2. Naast deze algemene voorwaarden en verplichtingen die voor iedere voorziening gelden, gelden er per voorziening ook nog specifieke voorwaarden en verplichtingen. Die zijn in hoofdstuk 2 tot en met 7 per voorziening opgenomen.

Artikel 1.6 Aanvraag

1. Na aankoop en realisatie van de voorziening(en), kan de aanvrager een aanvraag om subsidie indienen door het insturen van:

  • a.

    Een ingevuld en ondertekend aanvraagformulier;

  • b.

    Bij aankopen boven de € 250,-: een factuur met technische specificaties en aankoopdatum en/of uitvoeringsdatum van de voorzieningen waarvoor een aanvraag wordt gedaan, of;

  • c.

    Bij aankopen onder de € 250,-: een aankoopbewijs of factuur met aankoopdatum van de voorzieningen waarvoor een aanvraag wordt gedaan.

  • d.

    Een foto van de bestaande situatie zonder voorziening en de nieuwe situatie met voorziening, waarbij het pand op de foto duidelijk zichtbaar is;

  • e.

    Als deze is vereist: een omgevingsvergunning of de monumentenvergunning;

  • f.

    Als de aanvrager een huurder of pachter is: schriftelijke toestemming van de eigenaar.

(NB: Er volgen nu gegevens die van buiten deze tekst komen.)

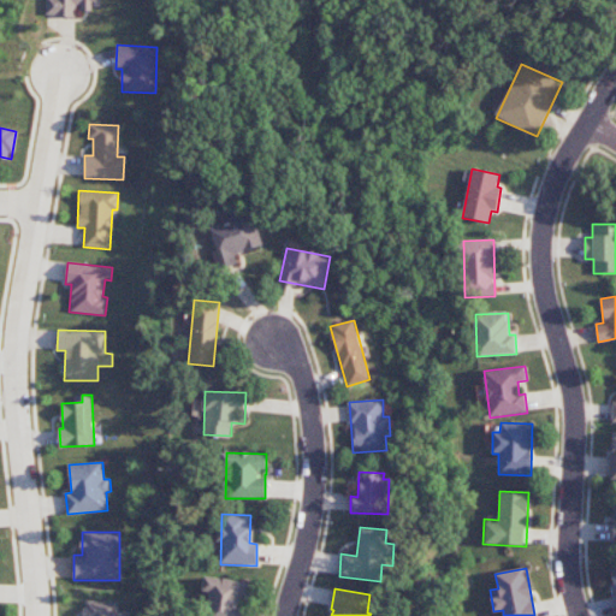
[(118,615),(119,602),(83,600),(82,615),(118,615)]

2. Het college is bevoegd ook andere dan, of slechts enkele van, de genoemde gegevens te verlangen, indien die voor het nemen van de beslissing op de aanvraag noodzakelijk respectievelijk voldoende zijn.

Artikel 1.7 Beslissing op aanvraag

  • 1.

    Het college neemt binnen acht weken na de ontvangst van de volledige aanvraag een beslissing.

  • 2.

    Het college kan deze termijn eenmalig met vier weken verlengen.

  • 3.

    Als het college de subsidie verleent, wordt deze gelijktijdig vastgesteld.

  • 4.

    Het college stelt de subsidie vast met inachtneming van de maximale subsidiabele kosten als bedoeld in artikel 2.2, 3.2, 4.2, 5.3, 6.2 en 7.3 van de subsidieregeling.

  • 5.

    De betaling van de subsidie vindt plaats binnen acht weken na de subsidievaststelling.

  • 6.

    Paragraaf 4.1.3.3 van de Awb (subsidie van rechtswege) is niet van toepassing.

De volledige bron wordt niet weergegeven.